About the premier and preview

In developing Metro Transformation, Director Louise Reichlin played several dozen pieces of music that she was interested in for dance, and she and Jill Elaine Collins improvised to them. When Jill heard a jazz/Latin piece, her Improv already looked like a dance, and under Louise's direction, she and Mcknnly Moren worked out a number of technical lifts, and patterns. Louise suggested a story line about a girl walking past a worker, drilling the streets for a better road, also suggesting movement from different dance forms ranging from the Lindy, Tango, Charleston, E Indian Bangra Folk Dance, and New York Salsa. Again, the two dancers worked out specifics, supplying stunning moves. All three get choreographer credit.
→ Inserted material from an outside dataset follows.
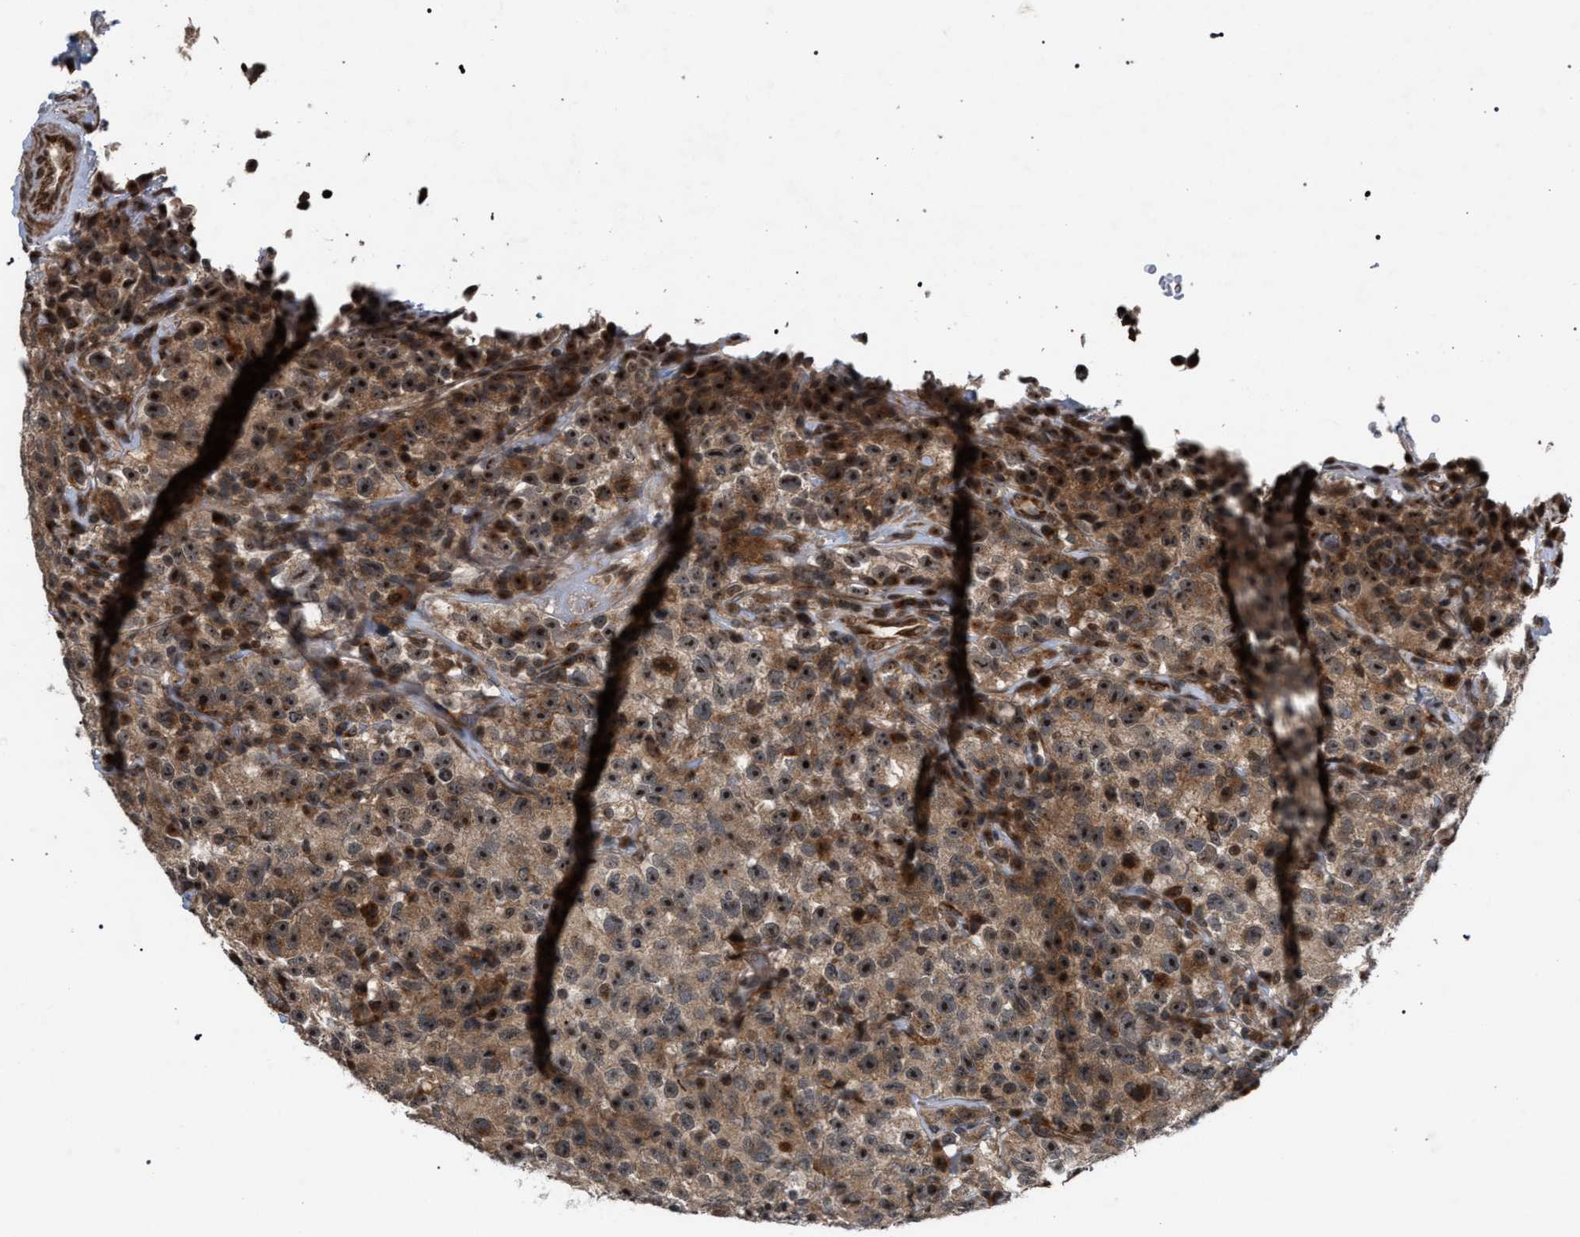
{"staining": {"intensity": "moderate", "quantity": ">75%", "location": "cytoplasmic/membranous,nuclear"}, "tissue": "testis cancer", "cell_type": "Tumor cells", "image_type": "cancer", "snomed": [{"axis": "morphology", "description": "Seminoma, NOS"}, {"axis": "topography", "description": "Testis"}], "caption": "Human testis cancer (seminoma) stained for a protein (brown) exhibits moderate cytoplasmic/membranous and nuclear positive expression in about >75% of tumor cells.", "gene": "IRAK4", "patient": {"sex": "male", "age": 22}}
About HEART from Louise Reichlin, the choreographer: I have been having some medical tests lately, and recently I had what is called a TRANSTHORACIC ECHO (TTE) COMPLETE. As I lay comfortably on a table, I was "wired" and a technician took lots of data readings, and when I realized I could turn my head and see the insides of my heart beating (along with her drawings and vectors) it was an amazing experience. She explained what the red was new blood, the blue blood used and returning out another pathway, and about the golden/yellow- something about when it doesn't leave the chamber right away called backflow. I see the world as something like the heart- a hive-like universe with everything connected, and this work with both dance and media.

About Los Angeles Choreographers & Dancers

Los Angeles Choreographers & Dancers (LA C&D) has a mission to create high-quality, innovative concert work and soulful, imaginative dance, communicate to a diverse audience by infusing dance with the cultural influences found in Culver City and Los Angeles, and to enlarge an educated dance audience in populations typically underexposed to the arts, especially youth. By involving audiences with participatory activities, they explore humanistic themes that empower diverse audience members to expand shared understanding of life. In this way, LA C&D is committed to using dance as a unifying force that crosses cultural, generational, language and socio-economic lines.